Les services sociaux d’urgence de Barcelone mettent en garde contre des victimes dues à la surcharge de leurs effectifs

Le Centre d’Urgences et d’Urgences Sociales de Barcelone (CUESB) est la première ligne de confinement à faire face à des situations dramatiques dans la capitale et dans 23 autres municipalités de ses environs, dont la prendre soin des familles qui se sont retrouvées sans abri après avoir subi des expulsionsles femmes victimes de violences sexistes, les sans-abri et les voisins qui ne peuvent pas rentrer chez eux en raison d’un incendie ou d’un autre événement grave et imprévu. Les membres du comité d’entreprise et le groupe en faveur de la municipalisation du service attendent le jugement sur la plainte qu’ils ont déposée il y a quelques mois contre la Mairie de Barcelone et l’entreprise Progess – à laquelle le service a été accordé – pour tenter de forcer le Le conseil sauve la gestion directe du CUESB. Les représentants du personnel l’ont encore revendiqué ce mardi lors de la commission municipale des droits sociaux, où ils ont alerté sur la surcharge de travail à laquelle ils prétendent devoir faire face.

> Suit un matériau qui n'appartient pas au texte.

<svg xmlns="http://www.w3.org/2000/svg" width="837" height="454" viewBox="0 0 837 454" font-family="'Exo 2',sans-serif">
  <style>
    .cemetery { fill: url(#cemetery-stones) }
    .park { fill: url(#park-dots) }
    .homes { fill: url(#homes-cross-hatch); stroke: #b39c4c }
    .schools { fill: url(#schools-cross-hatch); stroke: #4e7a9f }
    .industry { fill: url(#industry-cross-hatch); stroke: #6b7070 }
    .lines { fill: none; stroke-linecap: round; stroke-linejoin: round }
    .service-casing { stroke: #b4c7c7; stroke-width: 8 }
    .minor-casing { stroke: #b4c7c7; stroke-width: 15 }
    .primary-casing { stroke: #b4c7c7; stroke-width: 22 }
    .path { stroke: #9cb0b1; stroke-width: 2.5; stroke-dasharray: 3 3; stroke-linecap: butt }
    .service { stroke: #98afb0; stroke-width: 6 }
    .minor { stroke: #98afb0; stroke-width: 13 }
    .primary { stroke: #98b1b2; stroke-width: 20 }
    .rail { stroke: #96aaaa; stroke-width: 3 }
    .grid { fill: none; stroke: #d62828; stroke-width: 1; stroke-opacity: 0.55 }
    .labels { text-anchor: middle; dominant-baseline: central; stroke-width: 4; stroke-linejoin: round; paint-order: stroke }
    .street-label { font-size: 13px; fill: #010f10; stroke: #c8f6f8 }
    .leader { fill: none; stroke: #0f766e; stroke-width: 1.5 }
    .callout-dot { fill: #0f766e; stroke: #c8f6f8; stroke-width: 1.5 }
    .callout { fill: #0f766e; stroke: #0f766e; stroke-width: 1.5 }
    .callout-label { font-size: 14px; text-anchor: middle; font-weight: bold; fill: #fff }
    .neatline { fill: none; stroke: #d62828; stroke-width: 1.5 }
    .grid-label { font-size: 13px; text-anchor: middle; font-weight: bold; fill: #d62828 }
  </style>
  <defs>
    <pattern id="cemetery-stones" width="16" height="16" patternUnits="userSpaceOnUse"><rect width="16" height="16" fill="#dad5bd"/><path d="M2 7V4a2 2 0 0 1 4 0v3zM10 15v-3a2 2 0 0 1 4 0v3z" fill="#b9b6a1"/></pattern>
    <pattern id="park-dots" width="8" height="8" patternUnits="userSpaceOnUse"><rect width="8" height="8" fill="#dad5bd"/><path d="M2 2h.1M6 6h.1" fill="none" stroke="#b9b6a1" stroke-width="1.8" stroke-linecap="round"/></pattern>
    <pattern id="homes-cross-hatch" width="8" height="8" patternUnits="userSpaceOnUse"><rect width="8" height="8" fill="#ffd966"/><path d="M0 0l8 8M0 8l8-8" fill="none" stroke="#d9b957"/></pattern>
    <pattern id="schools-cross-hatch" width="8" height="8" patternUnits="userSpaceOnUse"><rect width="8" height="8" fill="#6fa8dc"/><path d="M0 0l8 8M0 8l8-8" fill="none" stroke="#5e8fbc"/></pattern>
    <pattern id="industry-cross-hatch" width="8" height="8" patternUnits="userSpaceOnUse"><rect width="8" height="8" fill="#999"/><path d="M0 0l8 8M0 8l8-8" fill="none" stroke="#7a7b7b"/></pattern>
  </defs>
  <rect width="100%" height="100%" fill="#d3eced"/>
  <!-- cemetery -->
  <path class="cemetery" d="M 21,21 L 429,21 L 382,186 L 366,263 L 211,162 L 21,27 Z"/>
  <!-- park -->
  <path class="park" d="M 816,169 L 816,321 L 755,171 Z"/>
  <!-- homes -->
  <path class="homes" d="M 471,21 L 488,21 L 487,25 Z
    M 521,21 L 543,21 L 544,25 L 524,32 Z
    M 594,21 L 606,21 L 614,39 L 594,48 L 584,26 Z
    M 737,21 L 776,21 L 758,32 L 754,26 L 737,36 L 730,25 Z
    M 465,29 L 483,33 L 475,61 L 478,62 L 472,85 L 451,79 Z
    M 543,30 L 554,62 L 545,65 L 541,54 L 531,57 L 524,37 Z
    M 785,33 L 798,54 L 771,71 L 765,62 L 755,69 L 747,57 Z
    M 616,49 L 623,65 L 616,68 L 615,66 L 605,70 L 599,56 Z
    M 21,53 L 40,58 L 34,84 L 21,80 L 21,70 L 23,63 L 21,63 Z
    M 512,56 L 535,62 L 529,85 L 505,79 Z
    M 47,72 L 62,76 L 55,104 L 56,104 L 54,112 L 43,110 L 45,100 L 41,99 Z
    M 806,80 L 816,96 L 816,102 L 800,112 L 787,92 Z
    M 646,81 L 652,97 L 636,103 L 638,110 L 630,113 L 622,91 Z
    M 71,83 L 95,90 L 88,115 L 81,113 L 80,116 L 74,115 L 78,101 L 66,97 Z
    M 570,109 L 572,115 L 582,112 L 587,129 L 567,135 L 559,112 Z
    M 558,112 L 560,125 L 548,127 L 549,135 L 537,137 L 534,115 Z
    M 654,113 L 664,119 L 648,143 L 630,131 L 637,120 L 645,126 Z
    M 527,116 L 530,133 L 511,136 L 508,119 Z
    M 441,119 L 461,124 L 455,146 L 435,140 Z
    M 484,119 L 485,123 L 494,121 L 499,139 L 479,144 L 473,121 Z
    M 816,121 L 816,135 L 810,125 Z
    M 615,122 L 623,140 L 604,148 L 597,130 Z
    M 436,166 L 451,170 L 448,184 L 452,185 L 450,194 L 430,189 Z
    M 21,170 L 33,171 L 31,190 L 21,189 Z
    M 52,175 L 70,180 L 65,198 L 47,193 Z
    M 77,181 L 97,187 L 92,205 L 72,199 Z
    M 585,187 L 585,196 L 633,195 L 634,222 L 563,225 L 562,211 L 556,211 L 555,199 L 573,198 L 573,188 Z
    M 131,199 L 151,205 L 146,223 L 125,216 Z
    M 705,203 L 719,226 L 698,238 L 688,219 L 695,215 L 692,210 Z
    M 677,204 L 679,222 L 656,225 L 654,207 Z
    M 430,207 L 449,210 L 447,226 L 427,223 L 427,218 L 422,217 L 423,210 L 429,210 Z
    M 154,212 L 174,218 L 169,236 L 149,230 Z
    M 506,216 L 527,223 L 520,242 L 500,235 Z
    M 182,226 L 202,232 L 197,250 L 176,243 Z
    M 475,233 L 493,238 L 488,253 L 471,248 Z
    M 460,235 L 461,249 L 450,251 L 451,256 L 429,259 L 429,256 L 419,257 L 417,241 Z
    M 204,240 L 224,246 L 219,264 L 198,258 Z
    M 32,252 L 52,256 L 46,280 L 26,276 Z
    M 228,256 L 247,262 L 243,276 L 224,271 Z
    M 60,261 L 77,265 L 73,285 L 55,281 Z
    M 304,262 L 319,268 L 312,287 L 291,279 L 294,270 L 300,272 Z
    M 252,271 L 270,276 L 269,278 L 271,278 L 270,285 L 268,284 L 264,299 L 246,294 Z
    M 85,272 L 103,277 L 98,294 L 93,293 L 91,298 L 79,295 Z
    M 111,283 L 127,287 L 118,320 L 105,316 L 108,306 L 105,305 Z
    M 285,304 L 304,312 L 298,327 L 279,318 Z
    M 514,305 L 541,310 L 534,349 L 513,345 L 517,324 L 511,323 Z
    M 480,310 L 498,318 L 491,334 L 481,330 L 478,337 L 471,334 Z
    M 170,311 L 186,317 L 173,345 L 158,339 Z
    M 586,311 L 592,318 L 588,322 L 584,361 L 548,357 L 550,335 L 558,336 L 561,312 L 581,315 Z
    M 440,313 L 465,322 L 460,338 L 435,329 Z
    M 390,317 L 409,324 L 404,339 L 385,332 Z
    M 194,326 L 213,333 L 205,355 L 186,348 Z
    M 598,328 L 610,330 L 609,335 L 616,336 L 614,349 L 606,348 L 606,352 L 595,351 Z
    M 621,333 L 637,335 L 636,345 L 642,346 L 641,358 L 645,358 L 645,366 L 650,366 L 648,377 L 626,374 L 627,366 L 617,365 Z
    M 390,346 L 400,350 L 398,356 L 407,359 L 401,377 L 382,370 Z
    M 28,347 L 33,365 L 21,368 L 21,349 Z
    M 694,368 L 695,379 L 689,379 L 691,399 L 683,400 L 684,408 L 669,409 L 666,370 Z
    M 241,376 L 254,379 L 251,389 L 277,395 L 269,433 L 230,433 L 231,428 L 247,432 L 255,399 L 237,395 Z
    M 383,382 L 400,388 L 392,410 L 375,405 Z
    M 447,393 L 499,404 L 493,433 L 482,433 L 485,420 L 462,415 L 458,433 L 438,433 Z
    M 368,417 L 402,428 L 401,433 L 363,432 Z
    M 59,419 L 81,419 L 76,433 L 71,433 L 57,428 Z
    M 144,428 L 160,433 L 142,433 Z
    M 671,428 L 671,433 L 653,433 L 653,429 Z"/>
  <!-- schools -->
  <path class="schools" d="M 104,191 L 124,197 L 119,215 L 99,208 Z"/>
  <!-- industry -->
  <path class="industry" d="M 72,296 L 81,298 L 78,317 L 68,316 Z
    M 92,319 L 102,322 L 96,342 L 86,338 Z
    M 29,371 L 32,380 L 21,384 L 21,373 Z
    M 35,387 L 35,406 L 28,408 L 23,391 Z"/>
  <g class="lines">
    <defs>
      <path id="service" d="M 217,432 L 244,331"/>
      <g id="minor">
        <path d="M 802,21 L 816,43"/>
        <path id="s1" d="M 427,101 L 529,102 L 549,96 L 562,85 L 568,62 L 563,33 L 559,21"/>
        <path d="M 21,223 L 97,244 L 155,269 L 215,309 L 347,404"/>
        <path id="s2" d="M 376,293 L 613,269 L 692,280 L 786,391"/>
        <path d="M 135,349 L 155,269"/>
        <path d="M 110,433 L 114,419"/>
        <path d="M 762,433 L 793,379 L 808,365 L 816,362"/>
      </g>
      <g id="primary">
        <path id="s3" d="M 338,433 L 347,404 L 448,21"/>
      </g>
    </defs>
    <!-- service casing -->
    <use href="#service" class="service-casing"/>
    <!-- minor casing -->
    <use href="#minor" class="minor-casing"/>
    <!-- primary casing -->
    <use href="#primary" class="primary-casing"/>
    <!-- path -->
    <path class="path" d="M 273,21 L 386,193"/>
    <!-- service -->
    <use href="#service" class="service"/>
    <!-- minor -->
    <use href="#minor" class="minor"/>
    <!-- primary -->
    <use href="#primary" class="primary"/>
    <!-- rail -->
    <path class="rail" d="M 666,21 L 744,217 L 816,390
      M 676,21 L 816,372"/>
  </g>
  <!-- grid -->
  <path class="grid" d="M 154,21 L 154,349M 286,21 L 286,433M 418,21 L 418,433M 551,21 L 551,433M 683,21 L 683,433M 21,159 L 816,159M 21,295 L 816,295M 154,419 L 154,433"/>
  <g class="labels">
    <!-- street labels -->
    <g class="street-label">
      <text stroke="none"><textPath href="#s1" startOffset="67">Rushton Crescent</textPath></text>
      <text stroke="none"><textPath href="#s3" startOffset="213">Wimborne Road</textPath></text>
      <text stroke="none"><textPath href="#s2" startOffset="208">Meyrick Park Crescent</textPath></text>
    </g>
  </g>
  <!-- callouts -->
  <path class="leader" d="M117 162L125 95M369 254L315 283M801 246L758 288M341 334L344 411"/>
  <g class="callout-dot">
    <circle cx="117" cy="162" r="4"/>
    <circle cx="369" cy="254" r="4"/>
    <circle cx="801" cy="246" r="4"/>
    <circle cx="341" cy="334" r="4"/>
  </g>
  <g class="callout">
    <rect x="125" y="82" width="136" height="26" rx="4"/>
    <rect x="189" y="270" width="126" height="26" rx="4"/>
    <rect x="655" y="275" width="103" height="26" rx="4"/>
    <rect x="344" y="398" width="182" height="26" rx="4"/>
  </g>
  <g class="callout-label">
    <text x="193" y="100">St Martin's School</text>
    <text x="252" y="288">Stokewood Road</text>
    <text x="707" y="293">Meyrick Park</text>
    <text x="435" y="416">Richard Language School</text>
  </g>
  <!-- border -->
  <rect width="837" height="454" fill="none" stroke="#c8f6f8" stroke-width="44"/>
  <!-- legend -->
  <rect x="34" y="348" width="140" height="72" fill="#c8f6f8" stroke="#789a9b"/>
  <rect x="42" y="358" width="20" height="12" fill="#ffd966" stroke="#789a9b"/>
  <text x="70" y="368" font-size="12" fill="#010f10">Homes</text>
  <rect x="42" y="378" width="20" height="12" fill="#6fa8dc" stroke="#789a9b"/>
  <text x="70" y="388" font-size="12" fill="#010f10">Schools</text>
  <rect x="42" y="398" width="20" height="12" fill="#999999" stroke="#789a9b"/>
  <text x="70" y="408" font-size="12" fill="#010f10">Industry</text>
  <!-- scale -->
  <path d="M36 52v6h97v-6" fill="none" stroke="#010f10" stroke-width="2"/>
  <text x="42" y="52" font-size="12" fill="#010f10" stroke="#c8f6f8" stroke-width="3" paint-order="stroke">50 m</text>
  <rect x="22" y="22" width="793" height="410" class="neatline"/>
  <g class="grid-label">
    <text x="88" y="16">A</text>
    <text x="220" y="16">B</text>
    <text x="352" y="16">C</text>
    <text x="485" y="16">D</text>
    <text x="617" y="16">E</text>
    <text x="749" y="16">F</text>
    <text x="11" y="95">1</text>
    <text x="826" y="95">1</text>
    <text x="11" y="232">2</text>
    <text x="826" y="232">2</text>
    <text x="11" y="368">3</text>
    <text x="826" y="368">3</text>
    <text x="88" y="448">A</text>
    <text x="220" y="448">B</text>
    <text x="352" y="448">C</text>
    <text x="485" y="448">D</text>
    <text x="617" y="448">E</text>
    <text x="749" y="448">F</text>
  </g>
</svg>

Selon les données de la commission, le nombre de salariés en incapacité temporaire n’est pas tombé en dessous de vingt au cours des derniers mois. D’après ces données, 21 travailleurs étaient en arrêt maladie en juin et il y en avait 20 chaque mois entre juillet et septembre. « Il y a des remplaçants qui ont également pris un arrêt maladie. Très souvent, il y a des remplaçants pour les remplaçants », affirment les représentants syndicaux.

« Pouvons-nous répondre à tous les besoins qui nous viennent ? Oui, mais la question est de savoir comment procéder. »ont-ils prévenu. « Nous pouvons nous occuper de tout ce qui nous arrive, mais pas avec la meilleure qualité », expliquent-ils. L’attention n’est pas ce qu’elle devrait être, techniquement parlant, en raison du manque de personnel. » Le CUESB compte 93 employés, selon le gouvernement municipal.

Le collectif pour la municipalisation soutient qu’il y a un malaise dans la main-d’œuvre en raison des conditions de travail : « En étant si juste en termes de salaire et de personnes, cela nous amène à avoir des pénuries au niveau du personnel, car le volume des arrêts maladie est assez considérable, tout comme le niveau de rotation. De nombreux travailleurs partent et ne sont pas intégrés dans le marché du travail parce qu’on leur offre de meilleures conditions ailleurs.».

14 employés supplémentaires

À la demande de Barcelona en Comú, l’adjointe au maire Maria Eugènia Gay s’est présentée devant la commission municipale des droits sociaux pour commenter le conflit de travail en cours dans lequel se trouve le CUESB. Gay défend le modèle actuel et rejette la remunicipalisation que défend le comité d’entreprise.

« L’internalisation ne garantit jamais une amélioration immédiate de la qualité de service ou une amélioration des conditions de travail, et Les citoyens pourraient être touchés», a prévenu le conseiller du PSC, qui a souligné que le gouvernement du maire Jaume Collboni suit la voie tracée par le précédent exécutif, dirigé par Ada Colau et les communes. Gay a soutenu que, avec la concession actuelle, L’investissement dans le service a augmenté de deux millions d’euros et 14 travailleurs ont adhéré. « L’augmentation des effectifs a été cruciale pour accroître la réponse, augmenter le chiffre d’affaires, décongestionner les horaires de travail et améliorer le reste des professionnels pour garantir de bonnes conditions de travail », a-t-il souligné.

« Nous avons un grand nombre de travailleurs qui ne sont pas à temps plein »répond le comité d’entreprise. Pour sa part, la conseillère Carolina Recio (BComú) a différencié la situation du CUESB avec celle de la Garde urbaine et des pompiers, en ce sens que « la gestion est directe, ce qui n’arrive pas dans les services sociaux ». Le maire a exhorté la municipalité à engager le dialogue avec les travailleurs plaignants.